Est nulle la transaction conclue en l’absence de notification préalable du licenciement par lettre recommandée avec demande d’avis de réception.
La récente décision de la Cour de cassation à ce sujet [Cass. soc., 10 oct. 2018, pourvoi n° 17-10.066, arrêt no 1418 FS-P+B] a été basée au visa des articles L. 1232-6 et L. 1231-4 du Code du travail, ensemble l’article 2044 du Code civil, dans leur rédaction applicable à la cause : « alors qu’il résultait de ses constatations que la transaction avait été conclue en l’absence de notification préalable du licenciement par lettre recommandée avec demande d’avis de réception, ce dont il résultait qu’elle était nulle, la cour d’appel a violé les textes susvisés ».
On pourrait a priori penser que la Cour de cassation pèche par excès de rigueur. Il est en effet de jurisprudence constante que l’envoi de la lettre recommandée avec avis de réception visée à l’article L. 1232-6 du Code du travail n’est qu’un moyen légal de prévenir toute contestation sur la date de notification du licenciement (Cass. soc., 16 juin 2009, n° 08-40.722), ce qui a conduit ce même arrêt à valider la remise en mains propres de la lettre de licenciement, laquelle peut être prouvée par tout moyen y compris par témoignage (Cass. soc., 29 sept. 2014, n° 12-26.932). Pourquoi ne pas valider une transaction dont il est possible d’établir avec certitude, fut-ce avec d’autres moyens de preuve que le recommandé avec accusé réception, qu’elle a été conclue postérieurement à la notification du licenciement ?

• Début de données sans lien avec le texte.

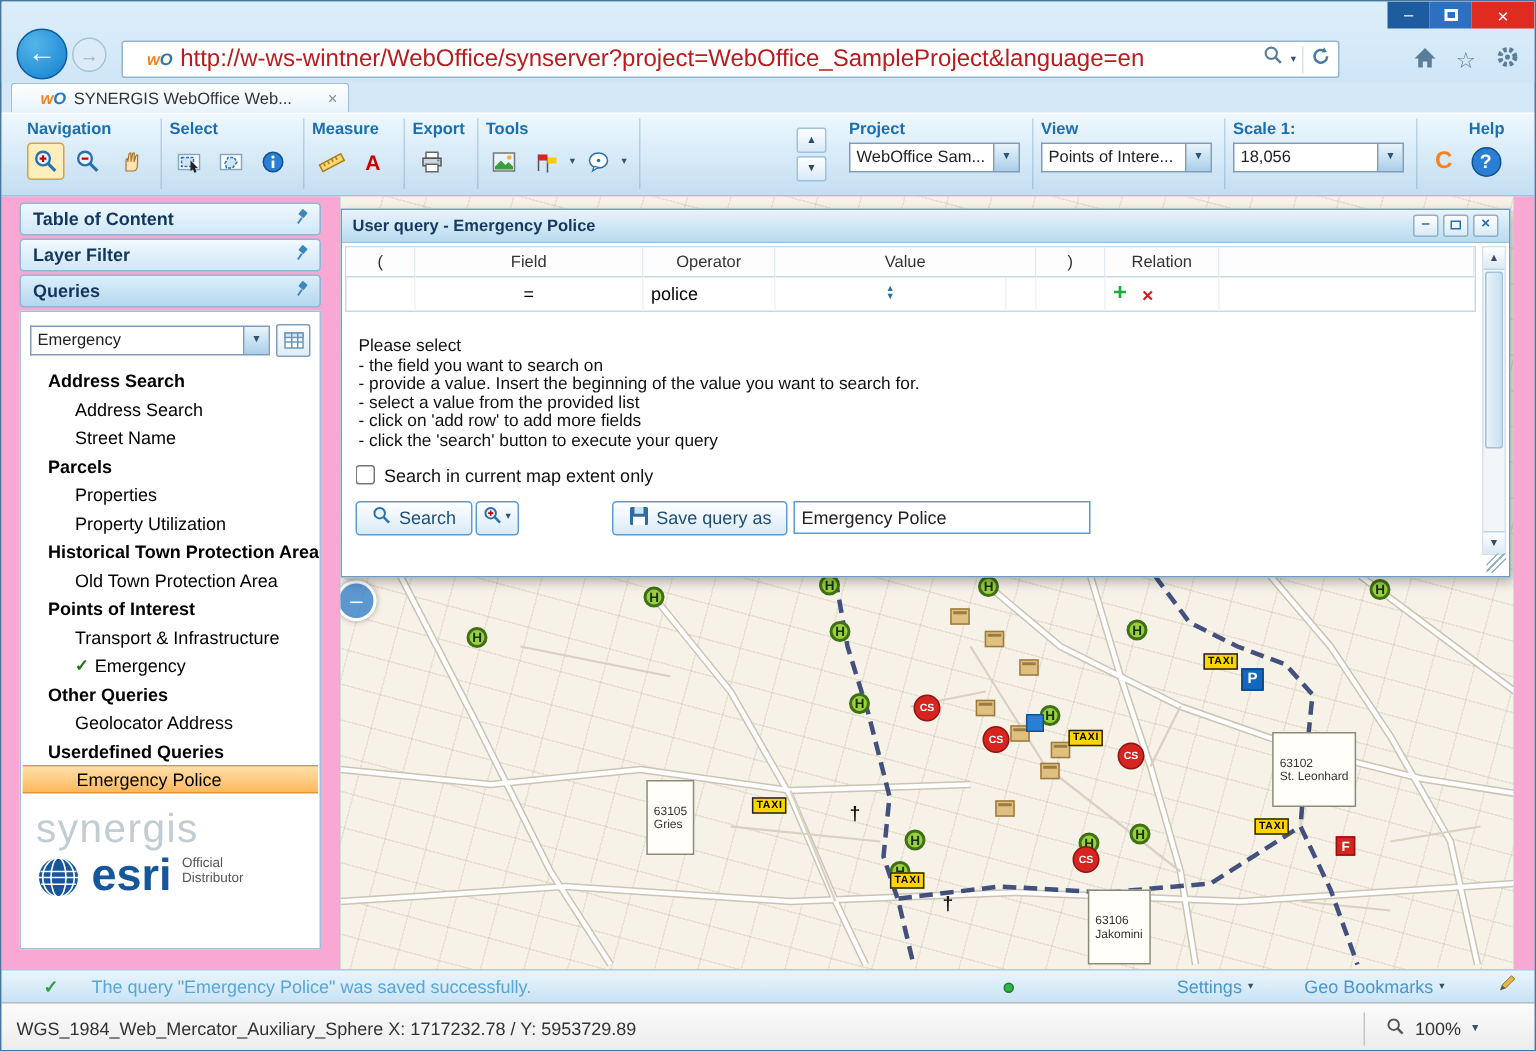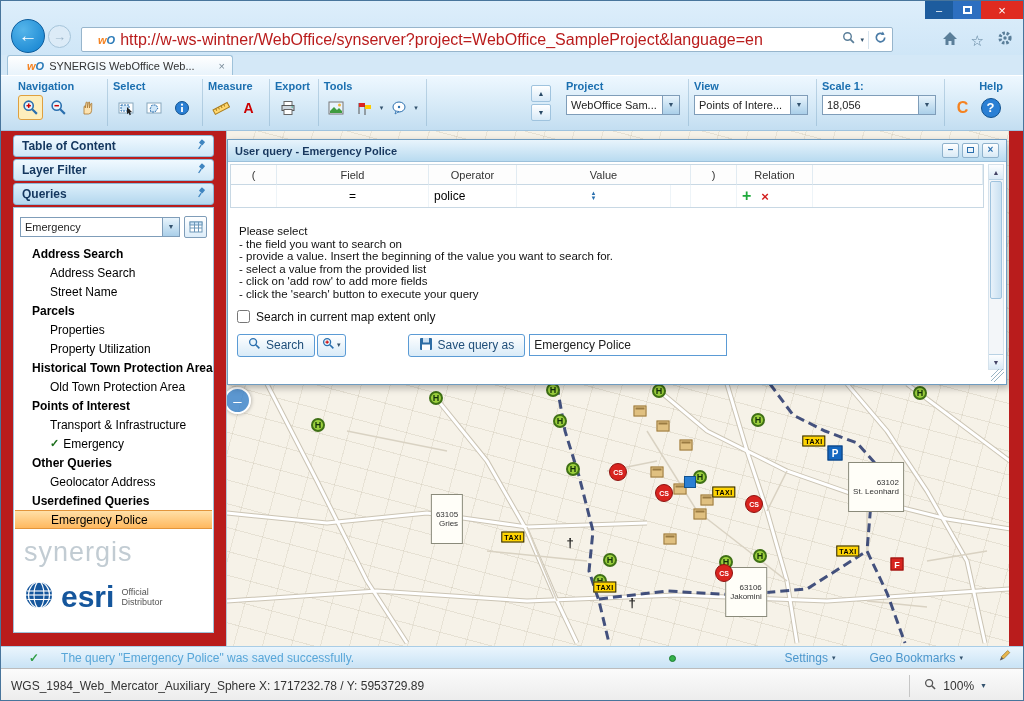--- a/index.html
+++ b/index.html
@@ -51,7 +51,7 @@
   .scbtn{width:20px;height:17px;background:linear-gradient(#ffffff,#d7e9f7);border:1px solid #9fc3de;border-radius:2px;font-size:7px;color:#2a4a66;display:flex;align-items:center;justify-content:center;}
 
   
-  .content{position:absolute;top:130px;left:0;right:0;height:515px;background:#b91c1c;}
+  .content{position:absolute;top:130px;left:0;right:0;height:515px;background:#f9a8d4;}
   .sidebar{position:absolute;left:12px;top:4px;width:201px;height:498px;display:flex;flex-direction:column;}
   .panel-header{height:22px;background:linear-gradient(#f0f9ff,#cfe7f7);border:1px solid #8db8d8;border-radius:3px;display:flex;align-items:center;padding:0 6px 0 8px;font-size:12px;font-weight:bold;color:#13365e;margin-bottom:2px;}
   .panel-header.active{background:linear-gradient(#dceffb,#b4d7ee);}

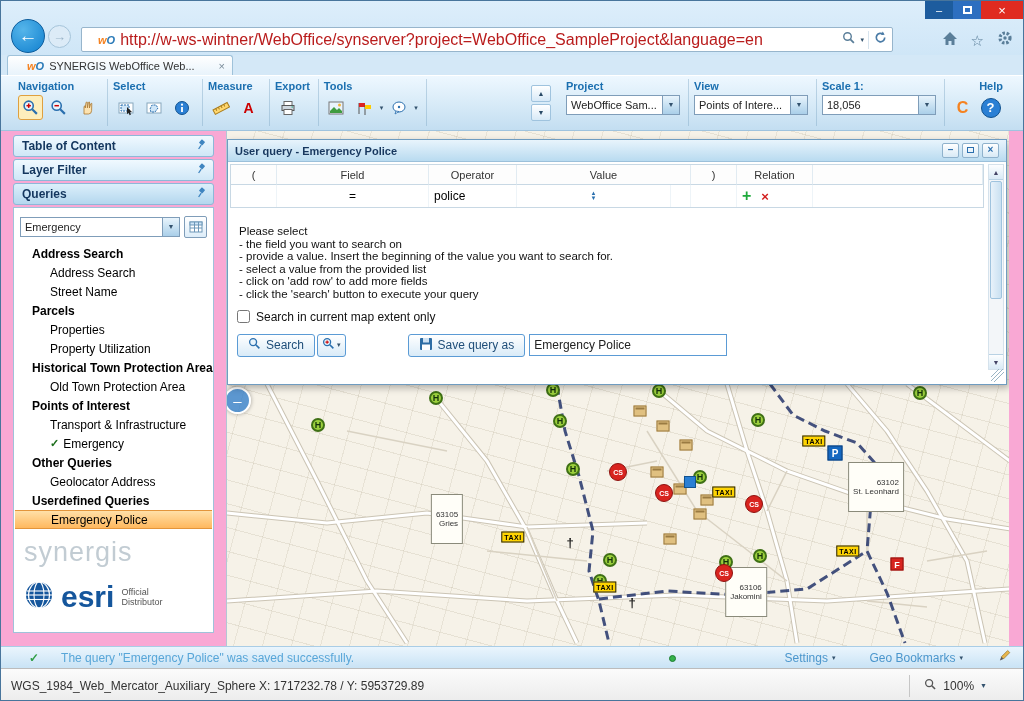--- a/index.html
+++ b/index.html
@@ -86,7 +86,7 @@
   .mk-f{width:13px;height:13px;background:#d8241f;color:#fff;font-weight:bold;font-size:9px;border:1px solid #8e120f;}
   .mk-info{width:12px;height:12px;background:#2a7fd4;border:1px solid #11528f;}
   .mk-cross{color:#111;font-size:13px;font-weight:bold;background:transparent;}
-  .district{position:absolute;transform:translate(-50%,-50%);background:#fffef8;border:1px solid #8a8a7a;font-size:8px;color:#333;text-align:right;padding:15px 4px;line-height:9px;z-index:2;}
+  .district{position:absolute;transform:translate(-50%,-50%);background:#fffef8;border:1px solid #8a8a7a;font-size:8px;color:#333;text-align:left;padding:15px 4px;line-height:9px;z-index:2;margin-top:26px;}
   .zoomctl{position:absolute;left:-3px;top:256px;width:27px;height:27px;border-radius:50%;background:rgba(40,120,200,.75);border:2px solid #fff;color:#fff;font-size:15px;display:flex;align-items:center;justify-content:center;box-shadow:0 0 4px rgba(0,0,0,.35);z-index:4;}
 
   

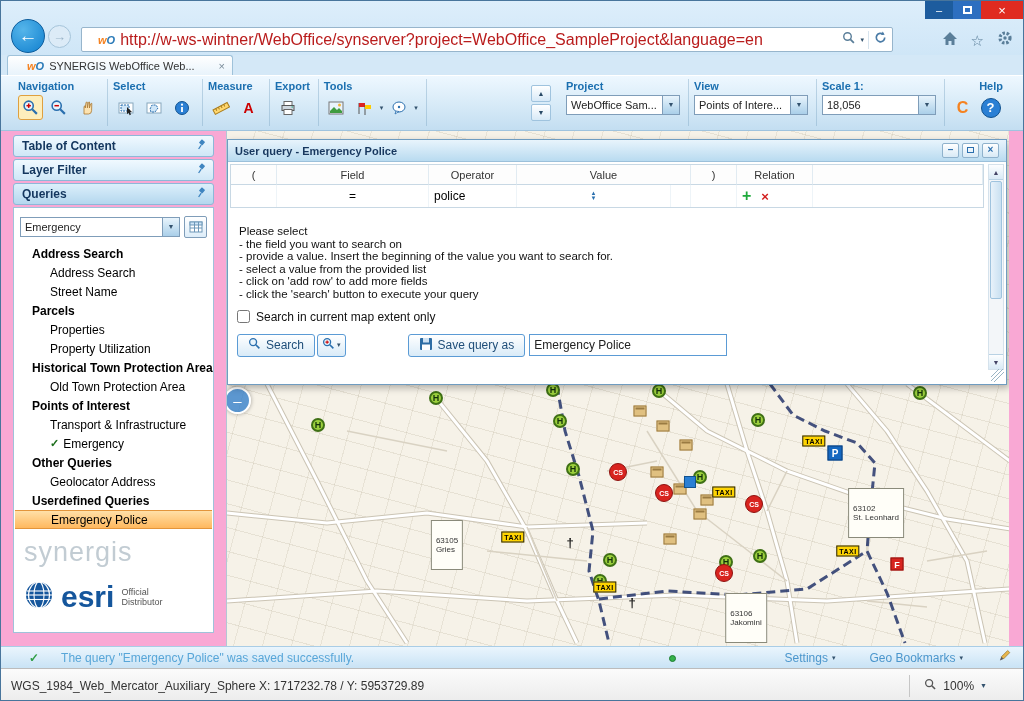--- a/index.html
+++ b/index.html
@@ -66,7 +66,7 @@
   .chk{color:#1d6f1d;font-weight:bold;margin-right:4px;font-size:11px;}
   .logos{margin-top:8px;padding-left:10px;}
   .synergis{font-size:27px;color:#c2ccd3;letter-spacing:1px;}
-  .esri-row{display:flex;align-items:center;gap:7px;margin-top:12px;}
+  .esri-row{display:flex;align-items:flex-start;gap:7px;margin-top:2px;}
   .esri-name{font-size:30px;font-weight:bold;color:#15569c;line-height:28px;}
   .esri-tag{font-size:9px;color:#555;line-height:10px;}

L’articulation licenciement/transaction obéit toutefois à une mécanique plus rigoureuse qui justifie une application littérale de l’article L. 1232-6 du Code du travail selon lequel « lorsque l’employeur décide de licencier un salarié, il lui notifie sa décision par lettre recommandée avec avis de réception ». Ce mode de notification est en effet seul apte à garantir la réalité de la date de notification, ce qui n’est pas le cas de la remise en main propre de la lettre de licenciement puisqu’il est possible aux parties d’antidater cette remise. L’arrêt du 10 octobre 2018 ne fait d’ailleurs que conforter un principe bien établi : « il résulte de ces textes qu’une transaction, ayant pour objet de mettre fin, par des concessions réciproques, à toute contestation née ou à naître résultant de la rupture du contrat de travail, ne peut être valablement conclue qu’après notification du licenciement par lettre recommandée avec demande d’avis de réception » (Cass. soc., 18 févr. 2003, n° 00-42.948). De cette jurisprudence, il avait déjà été déduit qu’une lettre remise en main propre donnait lieu à une transaction nécessairement nulle (Cass. soc., 25 janv. 2011, n° 09-41.650).
Ainsi, le licenciement notifié par lettre remise en main propre reste parfaitement valable dès lors que la lettre est suivie d’une décharge du salarié ou que la remise peut être prouvée par tout moyen. En revanche, si l’employeur envisage de transiger, il doit recourir à la notification par lettre recommandée avec avis de réception. À défaut, le salarié qui, faut-il le rappeler, est seul à pouvoir demander la nullité de la transaction, pourrait saisir le juge de diverses demandes, la transaction étant privée de l’autorité de chose jugée qui lui est normalement attachée.